■ TASK REQUIREMENTS ■
Write out, from the entries below, exactly the lines that run between the lines holding "- Enter Sculpt" and "click(462, 310)", inclusive, and stop there.

##### INFORMATION #####

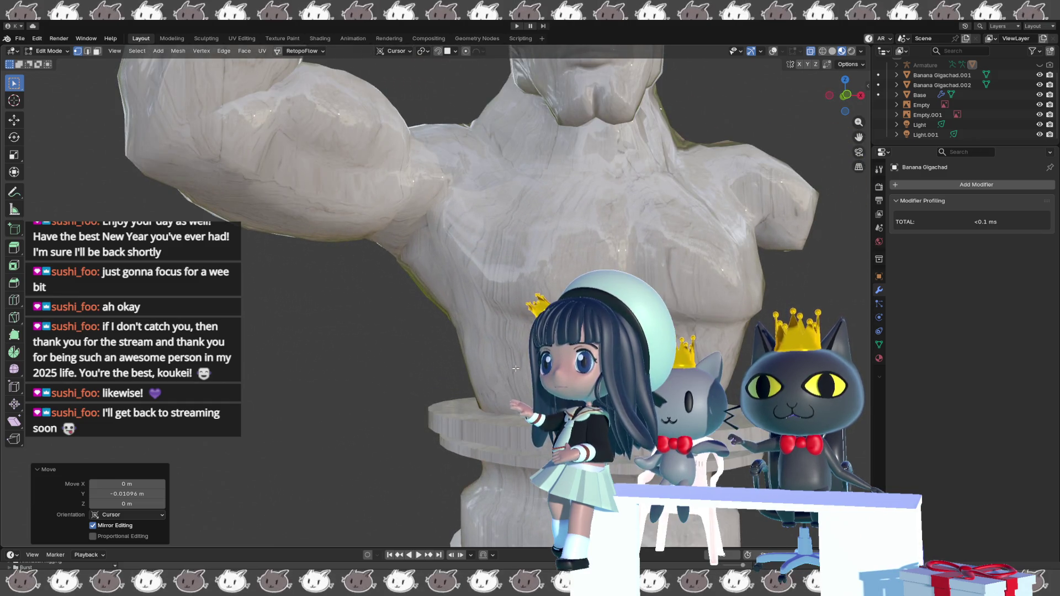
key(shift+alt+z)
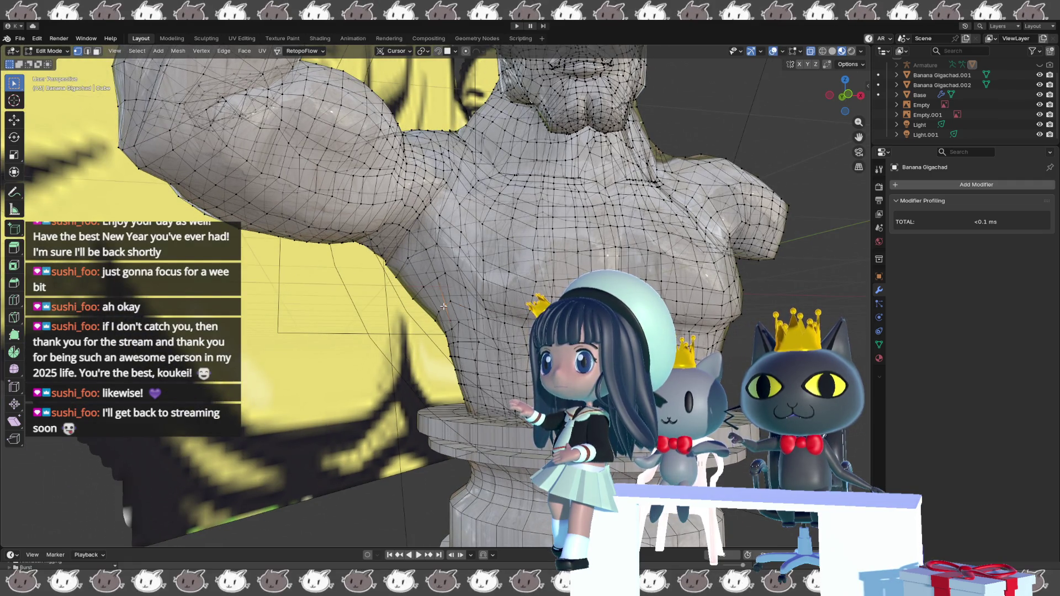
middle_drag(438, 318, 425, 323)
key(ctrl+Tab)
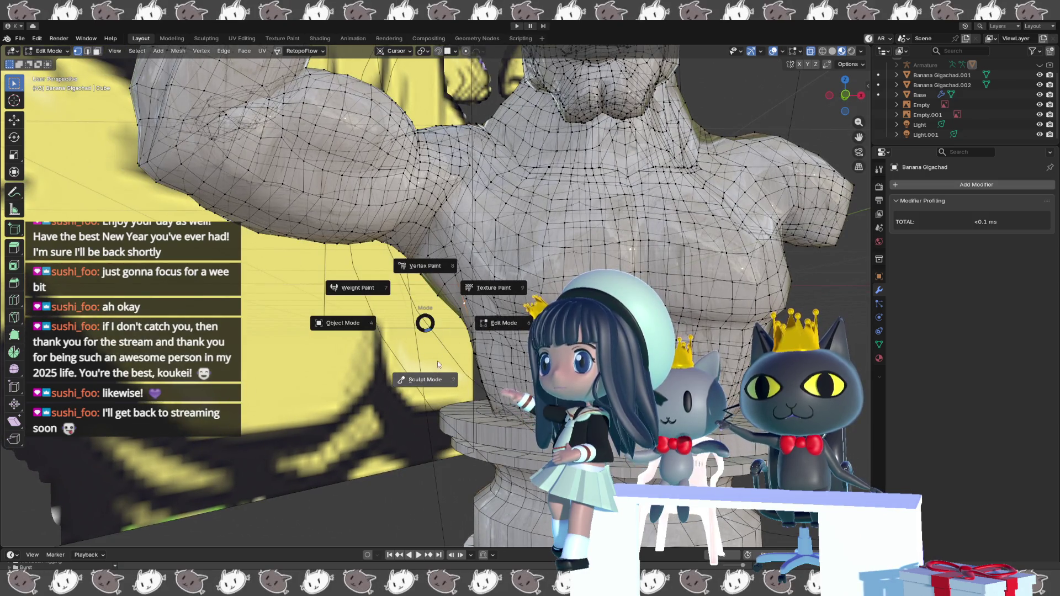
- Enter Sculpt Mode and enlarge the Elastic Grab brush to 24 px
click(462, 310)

#####
##### INFORMATION #####

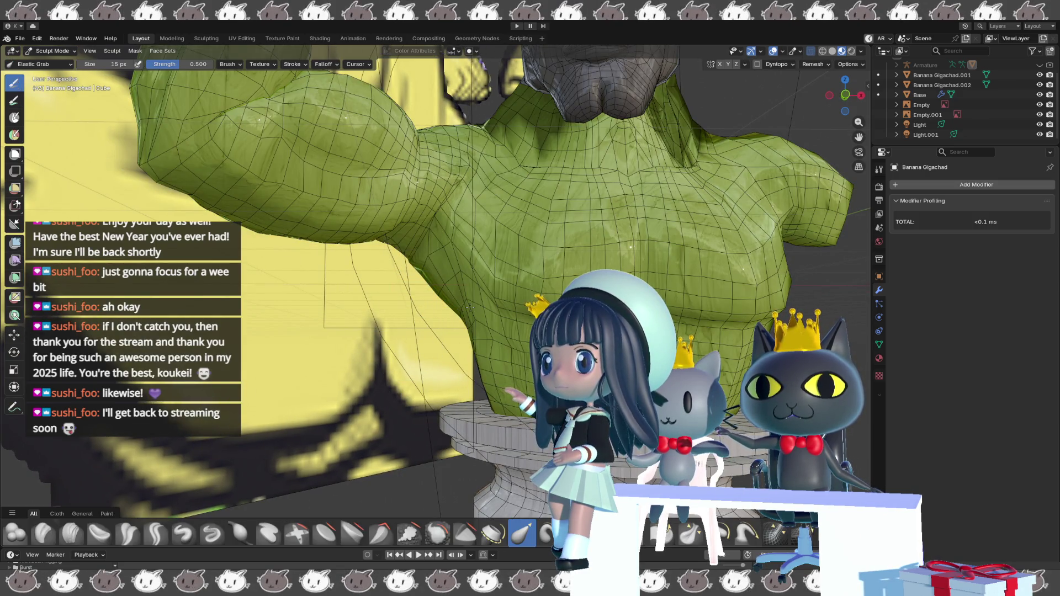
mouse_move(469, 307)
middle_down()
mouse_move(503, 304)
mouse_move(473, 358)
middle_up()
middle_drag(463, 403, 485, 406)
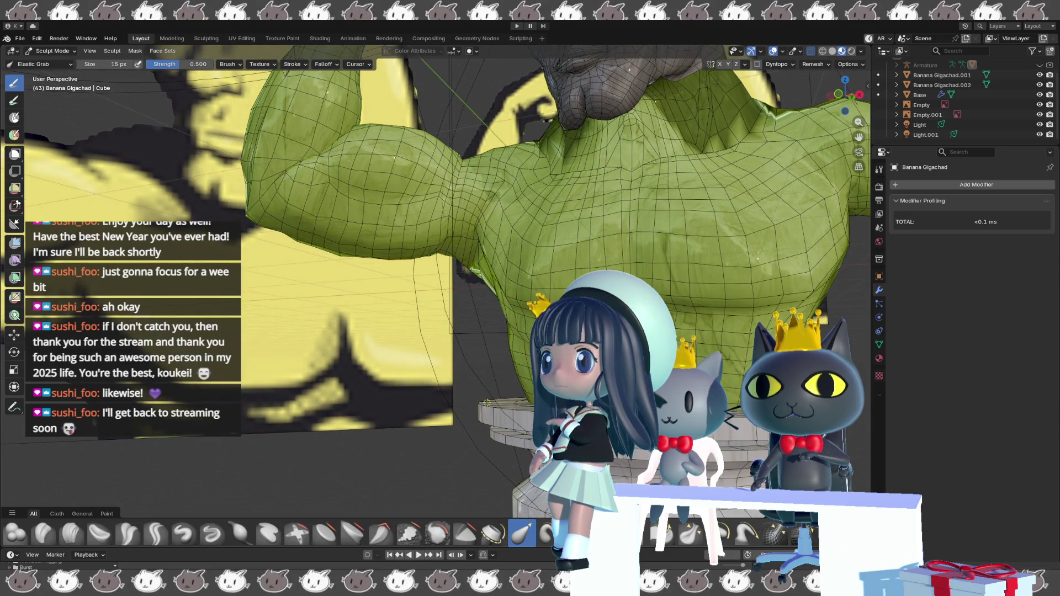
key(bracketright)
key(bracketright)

#####

■ ANSWER FOR THE TASK ■
- Enter Sculpt Mode and enlarge the Elastic Grab brush to 24 px
click(462, 310)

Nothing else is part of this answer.